### Work to complete
Give back exactly the stretch of data below from the line holding "#dcd1ff; stroke: #140e25;" through the line holding "M1719 953 1726 980 1688 989 1681 963Z", both ends included, and leave the remaining lines out.

### Provided records
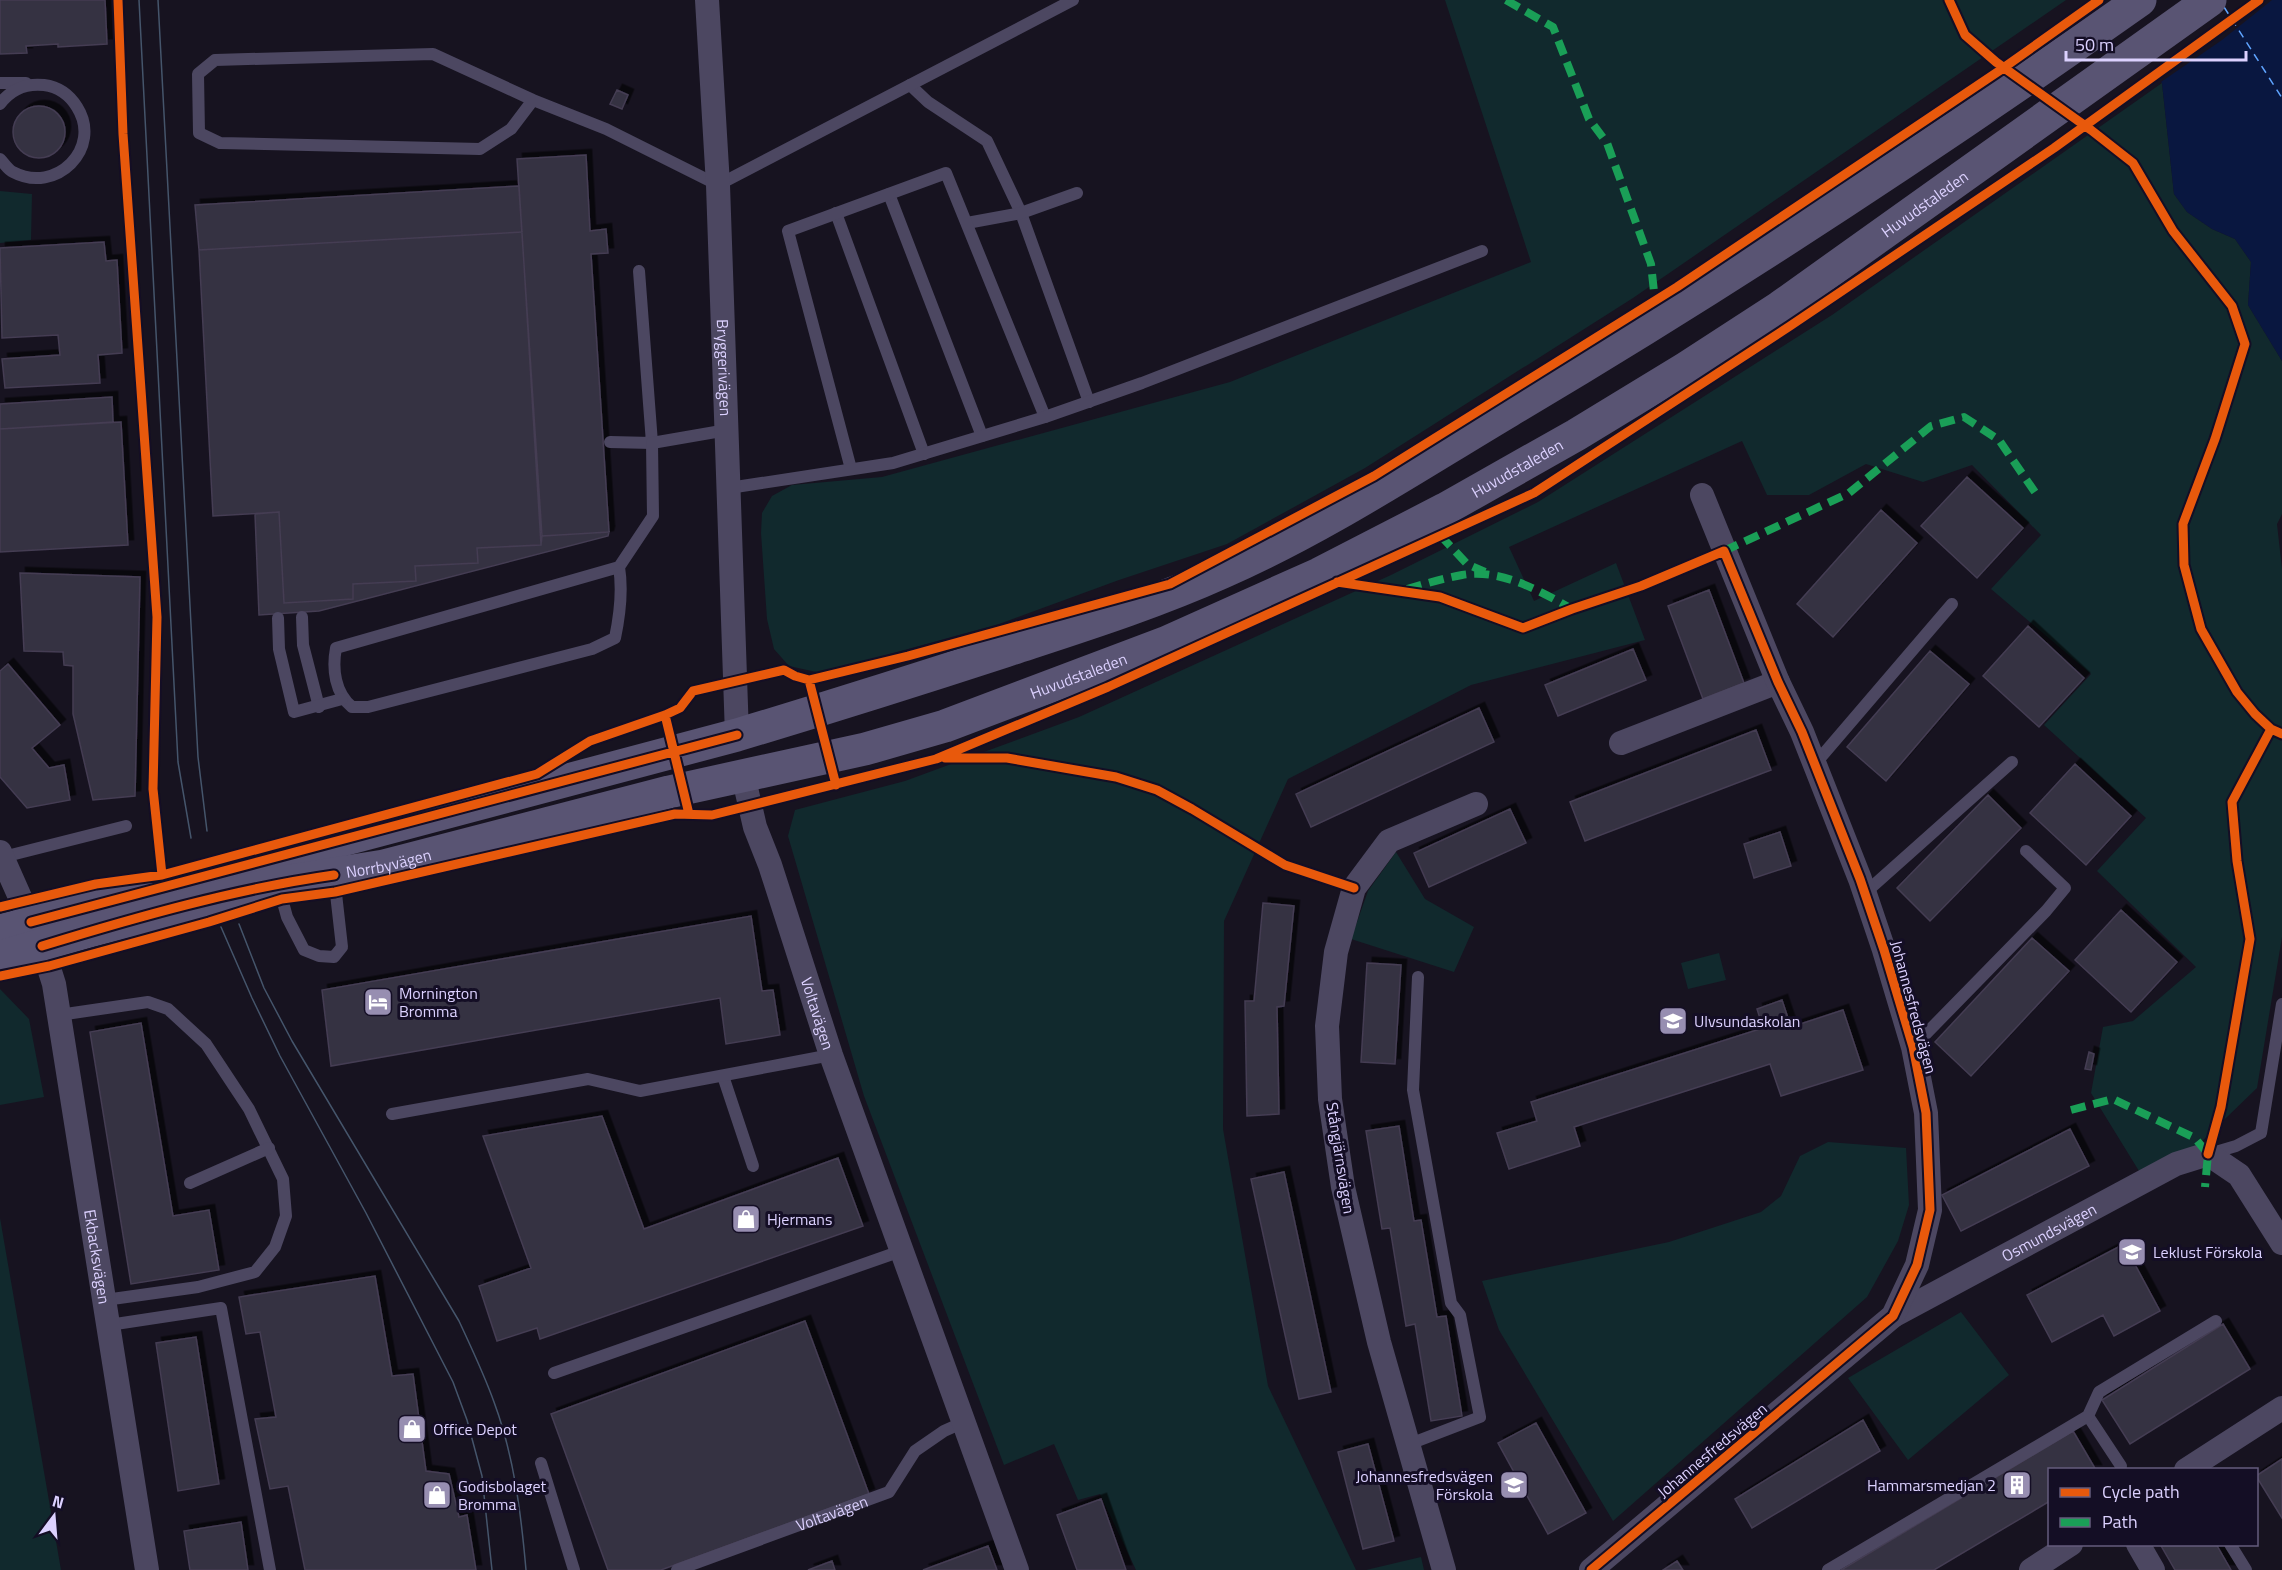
<svg xmlns="http://www.w3.org/2000/svg" width="2282" height="1570" font-family="'Titillium Web',sans-serif">
  <style>
    .green { fill: #11292d }
    .water { fill: #091740 }
    .pier { fill: #171320 }
    .lines { fill: none; stroke-linecap: round; stroke-linejoin: round }
    .ferry { stroke: #5fa4ff; stroke-width: 1.5; stroke-dasharray: 8 6; stroke-linecap: butt }
    .building { fill: #363142; stroke: #443d53; stroke-width: 1.5; filter: url(#shadow) }
    .lane { stroke: #4c4761; stroke-width: 12 }
    .street { stroke: #4c4761; stroke-width: 24 }
    .secondary { stroke: #595473; stroke-width: 33 }
    .tram { stroke: #45556b; stroke-width: 1.5 }
    .quiet { stroke: #1a9f57; stroke-width: 8; stroke-dasharray: 15 8; stroke-linecap: butt }
    .cycleway-casing { stroke: #140e25; stroke-width: 13 }
    .cycleway { stroke: #e8590c; stroke-width: 9 }
    .labels { text-anchor: middle; stroke-width: 6; stroke-linejoin: round; paint-order: stroke }
    .street-label { font-size: 16px; fill: #dcd1ff; stroke: #140e25 }
    .poi-label { font-size: 16px; fill: #dcd1ff; stroke: #140e25; text-anchor: start }
  </style>
  <defs>
    <filter id="shadow"><feDropShadow dx="5.5" dy="-5.5" stdDeviation="0" flood-color="#0009"/></filter>
  </defs>
  <rect width="100%" height="100%" fill="#171320"/>
  <!-- green -->
  <path class="green" d="M1445 0H2066L1633 298 1365 468 1227 544 1119 580 999 624 821 673 789 666 774 649 767 619 761 533 762 513 772 496 792 485 882 477 1230 382 1531 262Z
    M2162 83 2174 194 2187 212 2212 229 2235 239 2251 262 2248 305 2282 361V514L2277 524 2282 569V937L2257 1088 2198 1145 2139 1171 2091 1093 2103 1027 2133 1021 2196 967 2097 871 2146 818 2044 725 2091 674 1991 589 2041 535 1972 465 1923 482 1866 464 1809 495H1767L1742 441 1509 547 1534 601 1616 563 1645 640 1471 685 1288 779 1224 921 1223 1129 1268 1386 1356 1570H1136L1100 1494 1078 1500 1054 1444 1004 1465 864 1096 788 836 795 810 905 781 1079 717 1391 575 1538 502 1832 315Z
    M0 191 32 194 31 240 0 243Z
    M1396 852 1425 899 1474 927 1454 972 1351 939 1368 891Z
    M1719 953 1726 980 1688 989 1681 963Z
    M0 989 29 1019 44 1097 0 1105Z
    M1828 1142 1906 1148 1909 1205 1898 1241 1867 1297 1613 1521 1499 1330 1482 1281 1669 1242 1761 1212 1781 1196 1800 1156Z
    M0 1218 61 1570H0Z
    M1961 1312 2009 1375 1908 1460 1848 1378Z
    M1421 1557 1424 1570H1366Z"/>
  <!-- water -->
  <path class="water" d="M2087 0H2282V361L2248 305 2251 262 2235 239 2212 229 2187 212 2174 194 2162 83Z"/>
  <!-- pier -->
  <path class="pier" d="M2084 0H2272L2222 40 2158 84Z"/>
  <g class="lines">
    <!-- ferry -->
    <path class="ferry" d="M2224 7 2282 98"/>
  </g>
  <!-- building -->
  <path class="building" d="M0 0H105L107 44 58 47V44L26 46 27 53 0 54Z
    M617 90 628 95 622 109 610 104Z
    M13 132a26 26 0 1 1 52 0a26 26 0 1 1-52 0Z
    M586 155 590 231 606 229 608 253 591 254 609 532 542 536 517 159Z
    M519 186 522 232 199 250 195 205Z
    M522 232 541 545 477 548 478 563 415 566 416 581 353 584V599L284 603 279 512 213 516 199 250Z
    M104 242 106 261 117 260 122 353 98 355 100 383 5 388 2 359 60 355 58 335 2 338 0 248Z
    M112 397 113 422 0 429V404Z
    M121 422 128 545 0 552V429Z
    M1967 477 2023 528 1977 578 1921 526Z
    M1881 510 1917 543 1833 637 1797 604Z
    M279 512 284 603 353 599V584L416 581 415 566 478 563 477 548 541 545 542 536 609 532 608 536 319 611 259 615 255 514Z
    M20 573 140 577 135 796 93 800 73 714V666L64 665 63 652 24 651Z
    M1709 590 1744 683 1703 699 1668 606Z
    M2028 626 2084 678 2039 727 1983 676Z
    M1633 649 1646 680 1558 716 1545 685Z
    M1930 651 1969 684 1886 781 1847 747Z
    M8 664 60 725 32 748 49 768 64 765 70 800 27 808 0 777V671Z
    M1479 708 1494 742 1311 827 1296 794Z
    M1756 730 1771 770 1585 841 1570 802Z
    M2075 764 2131 816 2086 865 2030 813Z
    M1988 795 2021 828 1930 921 1897 888Z
    M1510 809 1526 843 1429 887 1414 853Z
    M1780 832 1791 866 1754 878 1744 844Z
    M1263 903 1294 906 1284 1006 1277 1007 1279 1114 1247 1116 1245 1001H1254Z
    M2121 910 2177 962 2131 1012 2075 960Z
    M751 916 762 991 773 990 780 1035 726 1044 720 998 331 1066 322 990Z
    M2032 938 2069 971 1971 1076 1935 1042Z
    M1367 963 1401 965 1395 1064 1361 1062Z
    M1782 1000 1791 1027 1843 1010 1863 1070 1781 1096 1770 1064 1574 1127 1580 1146 1509 1169 1497 1133 1537 1121 1531 1102 1763 1028 1757 1009Z
    M141 1023 173 1216 209 1210 219 1270 131 1284 90 1032Z
    M2089 1052 2094 1054 2091 1070 2085 1069Z
    M602 1116 644 1229 838 1158 863 1226 540 1339 537 1328 497 1341 479 1286 531 1268 483 1136Z
    M1399 1126 1414 1221 1421 1220 1437 1317 1446 1316 1462 1416 1431 1421 1415 1324 1406 1326 1390 1228 1382 1229 1366 1131Z
    M2070 1129 2089 1166 1961 1231 1942 1195Z
    M1284 1172 1331 1392 1299 1399 1251 1179Z
    M2124 1244 2160 1311 2114 1336 2103 1315 2052 1342 2027 1295Z
    M375 1276 392 1376 413 1374 426 1471 449 1474 459 1517 467 1515 476 1570H305L288 1486 270 1489 255 1419 276 1417 260 1332 246 1334 239 1297Z
    M805 1321 869 1494 661 1570H608L551 1414Z
    M2223 1324 2250 1369 2130 1444 2102 1400Z
    M196 1337 219 1484 178 1491 156 1343Z
    M1863 1420 1880 1451 1752 1528 1735 1499Z
    M1536 1423 1586 1513 1548 1534 1498 1443Z
    M2073 1431 2096 1470H2050V1501L1934 1570H1841Z
    M1368 1444 1394 1541 1363 1549 1338 1452Z
    M2282 1459V1518L2256 1476Z
    M1101 1499 1126 1570H1077L1057 1515Z
    M241 1522 248 1570H190L184 1531Z
    M2160 1544H2216L2231 1570H2175Z
    M988 1546 997 1570H923Z
    M832 1561 835 1570H808Z
    M1677 1561 1683 1570H1663Z"/>
  <g class="lines">
    <!-- lane -->
    <g class="lane">
      <path d="M0 83H26"/>
      <path d="M910 85 928 102 987 141 1021 213 1089 402"/>
      <path d="M533 100 511 129 480 149 220 143 199 133 198 74 215 60 433 54 533 100 606 129 718 185 1073 0"/>
      <path d="M0 104C11 89 25 83 44 85 59 87 69 94 77 107 103 148 56 195 13 172 8 170 4 163 0 159"/>
      <path d="M889 194 982 436"/>
      <path d="M836 213 924 454"/>
      <path d="M967 223 1021 213 1077 193"/>
      <path d="M610 442 652 443 639 271"/>
      <path d="M851 469 788 231 946 173 1045 417"/>
      <path d="M729 488 893 463 1045 417 1142 383 1482 251"/>
      <path d="M619 567C623 591 620 614 615 638L592 649 368 707H352C335 693 332 669 336 648L619 567 653 516 652 443 727 430"/>
      <path d="M302 617 303 645 319 707"/>
      <path d="M278 618 279 649 294 712 342 699"/>
      <path d="M1815 764 1952 604"/>
      <path d="M3 857 126 826"/>
      <path d="M278 884 287 917 304 950 319 956 334 957 342 947 334 876"/>
      <path d="M1865 893 2012 762"/>
      <path d="M59 1015 148 1002 168 1009 206 1044 249 1109 283 1179 286 1216 275 1247 255 1272 198 1287 105 1300"/>
      <path d="M1913 1047 2046 911 2065 888 2026 851"/>
      <path d="M723 1076 753 1166"/>
      <path d="M392 1114 588 1079 640 1091 831 1055"/>
      <path d="M2209 1154 2236 1146 2261 1133 2282 1004"/>
      <path d="M190 1183 269 1148"/>
      <path d="M109 1325 221 1308 270 1570"/>
      <path d="M554 1373 901 1251"/>
      <path d="M2088 1416 2121 1466"/>
      <path d="M1407 1445 1480 1417 1460 1315 1451 1303 1413 1090 1418 977"/>
      <path d="M541 1463 574 1570"/>
      <path d="M2230 1544 2246 1570"/>
      <path id="s1" d="M677 1570 889 1492 915 1451 944 1431 964 1422"/>
      <path d="M1828 1570 2088 1416 2099 1392 2216 1321"/>
    </g>
    <!-- street -->
    <g class="street">
      <path id="s2" d="M707 0 718 185 737 735"/>
      <path d="M1621 743 1778 682"/>
      <path id="s3" d="M743 775 755 827 770 865 831 1055 1017 1570"/>
      <path d="M0 852 31 922"/>
      <path id="s4" d="M42 946 54 984 147 1570"/>
      <path id="s5" d="M1893 1316 2176 1164 2208 1154 2239 1175 2282 1243"/>
      <path d="M2186 1470 2282 1408"/>
      <path d="M2138 1544 2153 1570"/>
      <path d="M1444 1570 1379 1342 1343 1187 1330 1099 1327 1026 1336 952 1354 888 1389 841 1476 804"/>
      <path d="M1591 1570 1893 1316 1917 1265 1930 1210 1926 1113 1913 1047 1884 950 1860 879 1802 732 1778 682 1702 495"/>
      <path d="M2031 1570 2071 1544"/>
    </g>
    <!-- secondary -->
    <g class="secondary">
      <path d="M0 931 737 735C827 708 916 680 1005 651 1078 627 1152 604 1223 572 1323 528 1415 467 1509 411 1725 283 1935 145 2140 0"/>
      <path id="s6" d="M0 957 93 930 277 883 384 866 669 792 865 749 945 726 1165 643 1319 574 1445 509 1576 435 1686 368 1780 307 2210 0"/>
    </g>
    <!-- tram -->
    <path class="tram" d="M139 0 178 762 191 838
      M158 0 198 757 207 831
      M239 924 264 988 292 1041 459 1321C471 1347 484 1374 494 1402 514 1456 521 1513 526 1570
      M221 927 252 998 280 1056 366 1213 453 1382 467 1420 482 1476 492 1570"/>
    <!-- quiet -->
    <path class="quiet" d="M1506 0 1553 27 1589 119 1607 143 1651 264 1655 301
      M1440 535 1467 564 1485 572
      M1724 551 1849 493 1931 426 1964 417 1999 440 2039 498
      M1407 589C1425 584 1444 578 1462 575 1500 568 1540 591 1572 609
      M2071 1110 2113 1099 2195 1138 2208 1154 2205 1187"/>
    <!-- cycleway casing -->
    <g class="cycleway-casing">
      <path id="cycleway" d="M118 0 123 134 157 617 153 789 162 875
        M1949 0 1965 35 1996 62 2091 130 2133 163 2173 231 2232 306 2245 344 2215 439 2183 524 2184 565 2201 629 2237 692 2255 714 2271 729 2282 734
        M1337 582 1440 597 1523 628 1572 609 1641 586 1724 551 1778 682 1802 732 1860 879 1884 950 1913 1047 1926 1113 1930 1210 1917 1265 1893 1316 1591 1570
        M809 680 836 785
        M665 715 689 814
        M945 758H1007L1116 777 1157 790 1192 809 1285 865 1354 888
        M0 907 96 884 162 875 537 774 590 741 665 715 680 708 693 691 784 670 795 676 809 680 908 656 1170 584 1374 476 1677 287 1999 71 2099 0
        M31 922 737 735
        M42 946C137 917 235 889 334 875
        M0 976 49 966 209 922 282 899 335 892 675 814 712 815 936 759 1108 687 1534 493 1790 326 2054 148 2259 0
        M2208 1154 2221 1107 2250 939 2237 861 2232 802 2271 729"/>
    </g>
    <!-- cycleway -->
    <use href="#cycleway" class="cycleway"/>
  </g>
  <!-- icons -->
  <defs>
    <g id="hotel-square" transform="scale(1.5)"><rect x="-9" y="-9" width="18" height="18" rx="4" fill="#978eb1" stroke="#140e25"/><path d="M-6-4.5h1.5V1H6V5H4.5V3h-9V5H-6ZM-4 0a1.8 1.8 0 1 1 3.6 0ZM.5 0V-2.5h3Q6-2.5 6 0Z" fill="#fff"/></g>
    <g id="school-square" transform="scale(1.5)"><rect x="-9" y="-9" width="18" height="18" rx="4" fill="#978eb1" stroke="#140e25"/><path d="M0-5L7-2L0 1L-7-2ZM-4 1L0 2.5L4 1V4Q0 6-4 4Z" fill="#fff"/></g>
    <g id="shop-square" transform="scale(1.5)"><rect x="-9" y="-9" width="18" height="18" rx="4" fill="#978eb1" stroke="#140e25"/><path d="M-5-2.5h2.3a2.7 3.5 0 0 1 5.4 0H5L5.5 6h-11ZM-1.5-2.5h3a1.5 2.3 0 0 0-3 0Z" fill="#fff"/></g>
    <g id="building-square" transform="scale(1.5)"><rect x="-9" y="-9" width="18" height="18" rx="4" fill="#978eb1" stroke="#140e25"/><path d="M-4-6H4V6H1V3H-1V6H-4ZM-2.5-4.3h1.7v1.8h-1.7ZM.8-4.3h1.7v1.8H.8ZM-2.5-1h1.7V.8h-1.7ZM.8-1h1.7V.8H.8Z" fill="#fff"/></g>
  </defs>
  <g fill-rule="evenodd">
    <use href="#hotel-square" x="378" y="1002"/>
    <use href="#school-square" x="1673" y="1021"/>
    <use href="#shop-square" x="746" y="1219"/>
    <use href="#school-square" x="2132" y="1252"/>
    <use href="#shop-square" x="412" y="1429"/>
    <use href="#school-square" x="1514" y="1485"/>
    <use href="#building-square" x="2017" y="1485"/>
    <use href="#shop-square" x="437" y="1495"/>
  </g>
  <g class="labels">
    <!-- street labels -->
    <g class="street-label">
      <text dy="6" stroke="none"><textPath href="#s6" startOffset="2088">Huvudstaleden</textPath></text>
      <text dy="6" stroke="none"><textPath href="#s2" startOffset="368">Bryggerivägen</textPath></text>
      <text dy="6" stroke="none"><textPath href="#s6" startOffset="1602">Huvudstaleden</textPath></text>
      <text dy="6" stroke="none"><textPath href="#s6" startOffset="1116">Huvudstaleden</textPath></text>
      <text dy="6" stroke="none"><textPath href="#s6" startOffset="400">Norrbyvägen</textPath></text>
      <text transform="translate(1914 1007) rotate(75)" y="6">Johannesfredsvägen</text>
      <text dy="6" stroke="none"><textPath href="#s3" startOffset="250">Voltavägen</textPath></text>
      <text transform="translate(1341 1158) rotate(81)" y="6">Stångjärnsvägen</text>
      <text dy="6" stroke="none"><textPath href="#s5" startOffset="177">Osmundsvägen</textPath></text>
      <text dy="6" stroke="none"><textPath href="#s4" startOffset="316">Ekbacksvägen</textPath></text>
      <text transform="translate(1712 1450) rotate(-40)" y="6">Johannesfredsvägen</text>
      <text dy="6" stroke="none"><textPath href="#s1" startOffset="165">Voltavägen</textPath></text>
    </g>
    <!-- poi labels -->
    <g class="poi-label">
      <text x="399" y="999">Mornington<tspan x="399" dy="18">Bromma</tspan></text>
      <text x="1694" y="1027">Ulvsundaskolan</text>
      <text x="767" y="1225">Hjermans</text>
      <text x="2153" y="1258">Leklust Förskola</text>
      <text x="433" y="1435">Office Depot</text>
      <text x="1493" y="1482" text-anchor="end">Johannesfredsvägen<tspan x="1493" dy="18">Förskola</tspan></text>
      <text x="1996" y="1491" text-anchor="end">Hammarsmedjan 2</text>
      <text x="458" y="1492">Godisbolaget<tspan x="458" dy="18">Bromma</tspan></text>
    </g>
  </g>
  <!-- legend -->
  <rect x="2048" y="1468" width="210" height="78" fill="#140e25" stroke="#645c7c" stroke-width="1.5"/>
  <rect x="2060" y="1488" width="30" height="9" fill="#e8590c" stroke="#645c7c" stroke-width="1.5"/>
  <text x="2102" y="1498" font-size="18" fill="#dcd1ff">Cycle path</text>
  <rect x="2060" y="1518" width="30" height="9" fill="#1a9f57" stroke="#645c7c" stroke-width="1.5"/>
  <text x="2102" y="1528" font-size="18" fill="#dcd1ff">Path</text>
  <!-- north arrow -->
  <g transform="translate(54 1516) rotate(16)" stroke="#140e25" stroke-width="4.5" paint-order="stroke">
  <path d="M0-4.5L10 22L0 15L-10 22Z" fill="#dcd1ff"/>
  <text y="-9" font-size="16" font-weight="bold" text-anchor="middle" fill="#dcd1ff">N</text>
  </g>
  <!-- scale -->
  <path d="M2066 51v9h180v-9" fill="none" stroke="#dcd1ff" stroke-width="3"/>
  <text x="2075" y="51" font-size="18" fill="#dcd1ff" stroke="#140e25" stroke-width="4.5" paint-order="stroke">50 m</text>
</svg>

### Solved exercise
    .poi-label { font-size: 16px; fill: #dcd1ff; stroke: #140e25; text-anchor: start }
  </style>
  <defs>
    <filter id="shadow"><feDropShadow dx="5.5" dy="-5.5" stdDeviation="0" flood-color="#0009"/></filter>
  </defs>
  <rect width="100%" height="100%" fill="#171320"/>
  <!-- green -->
  <path class="green" d="M1445 0H2066L1633 298 1365 468 1227 544 1119 580 999 624 821 673 789 666 774 649 767 619 761 533 762 513 772 496 792 485 882 477 1230 382 1531 262Z
    M2162 83 2174 194 2187 212 2212 229 2235 239 2251 262 2248 305 2282 361V514L2277 524 2282 569V937L2257 1088 2198 1145 2139 1171 2091 1093 2103 1027 2133 1021 2196 967 2097 871 2146 818 2044 725 2091 674 1991 589 2041 535 1972 465 1923 482 1866 464 1809 495H1767L1742 441 1509 547 1534 601 1616 563 1645 640 1471 685 1288 779 1224 921 1223 1129 1268 1386 1356 1570H1136L1100 1494 1078 1500 1054 1444 1004 1465 864 1096 788 836 795 810 905 781 1079 717 1391 575 1538 502 1832 315Z
    M0 191 32 194 31 240 0 243Z
    M1396 852 1425 899 1474 927 1454 972 1351 939 1368 891Z
    M1719 953 1726 980 1688 989 1681 963Z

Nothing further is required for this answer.